Lynn Tilton has been good to small-town America, buying and rebuilding failed manufacturing businesses and preserving jobs.
The question now is: Will she make good reality TV? Tilton is CEO of Patriarch Partners, which buys distressed companies (150 plus in the last decade), gets them back on their feet and helps retain jobs (250,000 of them by her measure). Its portfolio now has 74 companies with $8 billion in revenue.
“It’s not easy and we aren’t perfect,” she said. ” It often takes us much longer than it should. But we rebuild America.”
The subject of a vivid The Wall Street Journal profile in January - which noted her “platinum blond hair, tight leather skirts and penchant for racy remarks” - Tilton, 52, is headed into production of a reality show for Sundance Channel with a working title Diva of Distressed.
“Up until recently I wasn’t as known as you would think because I haven’t put myself out there,” she said after a Sundance press briefing last week on a new slate of nonfiction shows. Sundance, she said, was impressed by the actual impact of her work. “I wasn’t going to go someplace where they were going to make it silly because I don’t have a life, you can’t follow me around, all I do is work.”
Michael Klein, the head of original programming at Sundance, called her a force of nature, and Sarah Barnett, the channel’s chief, aptly called her “the real deal.”

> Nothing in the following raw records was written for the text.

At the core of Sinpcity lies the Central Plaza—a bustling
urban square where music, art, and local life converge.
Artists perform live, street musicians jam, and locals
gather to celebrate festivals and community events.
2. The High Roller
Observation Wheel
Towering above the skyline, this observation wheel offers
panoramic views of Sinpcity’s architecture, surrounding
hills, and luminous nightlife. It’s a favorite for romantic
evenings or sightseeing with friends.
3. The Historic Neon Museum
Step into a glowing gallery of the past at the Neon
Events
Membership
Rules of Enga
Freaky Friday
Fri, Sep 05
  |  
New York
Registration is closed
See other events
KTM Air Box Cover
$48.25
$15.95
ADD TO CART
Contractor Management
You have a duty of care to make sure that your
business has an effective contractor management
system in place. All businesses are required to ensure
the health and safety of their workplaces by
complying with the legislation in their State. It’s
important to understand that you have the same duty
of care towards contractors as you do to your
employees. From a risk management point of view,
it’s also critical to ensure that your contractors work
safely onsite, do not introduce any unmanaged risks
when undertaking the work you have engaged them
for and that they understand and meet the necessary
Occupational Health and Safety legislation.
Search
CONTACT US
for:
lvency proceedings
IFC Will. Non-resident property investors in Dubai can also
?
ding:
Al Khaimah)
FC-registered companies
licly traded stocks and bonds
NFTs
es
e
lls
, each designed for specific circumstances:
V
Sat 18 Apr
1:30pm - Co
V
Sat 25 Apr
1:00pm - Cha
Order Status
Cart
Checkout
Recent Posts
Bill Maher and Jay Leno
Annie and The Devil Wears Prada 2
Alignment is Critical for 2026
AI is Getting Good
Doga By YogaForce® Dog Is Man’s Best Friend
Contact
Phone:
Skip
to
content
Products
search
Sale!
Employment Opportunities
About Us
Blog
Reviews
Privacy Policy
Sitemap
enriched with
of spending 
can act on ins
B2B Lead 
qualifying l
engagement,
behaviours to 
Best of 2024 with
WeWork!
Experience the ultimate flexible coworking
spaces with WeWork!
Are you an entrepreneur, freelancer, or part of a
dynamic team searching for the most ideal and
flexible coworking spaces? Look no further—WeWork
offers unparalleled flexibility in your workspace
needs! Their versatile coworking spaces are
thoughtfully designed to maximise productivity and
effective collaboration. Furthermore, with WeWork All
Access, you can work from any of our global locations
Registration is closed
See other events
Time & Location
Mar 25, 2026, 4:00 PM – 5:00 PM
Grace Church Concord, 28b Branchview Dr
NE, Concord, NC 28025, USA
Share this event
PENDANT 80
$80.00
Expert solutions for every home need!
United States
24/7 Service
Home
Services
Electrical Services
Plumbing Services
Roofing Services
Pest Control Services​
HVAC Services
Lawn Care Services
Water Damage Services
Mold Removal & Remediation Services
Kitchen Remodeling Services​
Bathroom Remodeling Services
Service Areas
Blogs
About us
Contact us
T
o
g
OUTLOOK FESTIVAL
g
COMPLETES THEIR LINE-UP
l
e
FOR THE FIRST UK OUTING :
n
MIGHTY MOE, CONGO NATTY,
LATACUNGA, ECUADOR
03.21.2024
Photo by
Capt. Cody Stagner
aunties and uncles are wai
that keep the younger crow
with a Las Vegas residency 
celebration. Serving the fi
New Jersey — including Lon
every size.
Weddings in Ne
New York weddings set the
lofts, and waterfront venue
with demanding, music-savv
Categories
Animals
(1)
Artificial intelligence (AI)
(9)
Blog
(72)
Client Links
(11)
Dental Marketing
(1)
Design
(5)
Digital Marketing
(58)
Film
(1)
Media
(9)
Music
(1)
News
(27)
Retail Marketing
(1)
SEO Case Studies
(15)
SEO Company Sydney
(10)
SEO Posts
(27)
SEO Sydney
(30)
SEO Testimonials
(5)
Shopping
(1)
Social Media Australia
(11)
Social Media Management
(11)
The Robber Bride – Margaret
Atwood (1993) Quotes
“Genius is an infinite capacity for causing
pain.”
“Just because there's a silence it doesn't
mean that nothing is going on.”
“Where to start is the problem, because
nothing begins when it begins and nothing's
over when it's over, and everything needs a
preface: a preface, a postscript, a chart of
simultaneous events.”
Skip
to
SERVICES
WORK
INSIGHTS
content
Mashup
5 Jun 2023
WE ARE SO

Barnett also noted the irony that “she looks slightly like a made-for-TV reality character, and yet she’s been doing it for decades.”
A sizzle reel put together ahead of production showed Tilton visiting the Old Town Fuel & Fiber Mill, a Patriarch property in Maine that makes pulp and paper - and also makes bio-butanol jet fuel. The show, though, will direct her turnaround talents at businesses she doesn’t own. “We want to go save company-town companies, so we’re looking at that right now.”
Hopefully, we’ll see if the “fairy tale” turnarounds she engineers in real life also work as reality TV.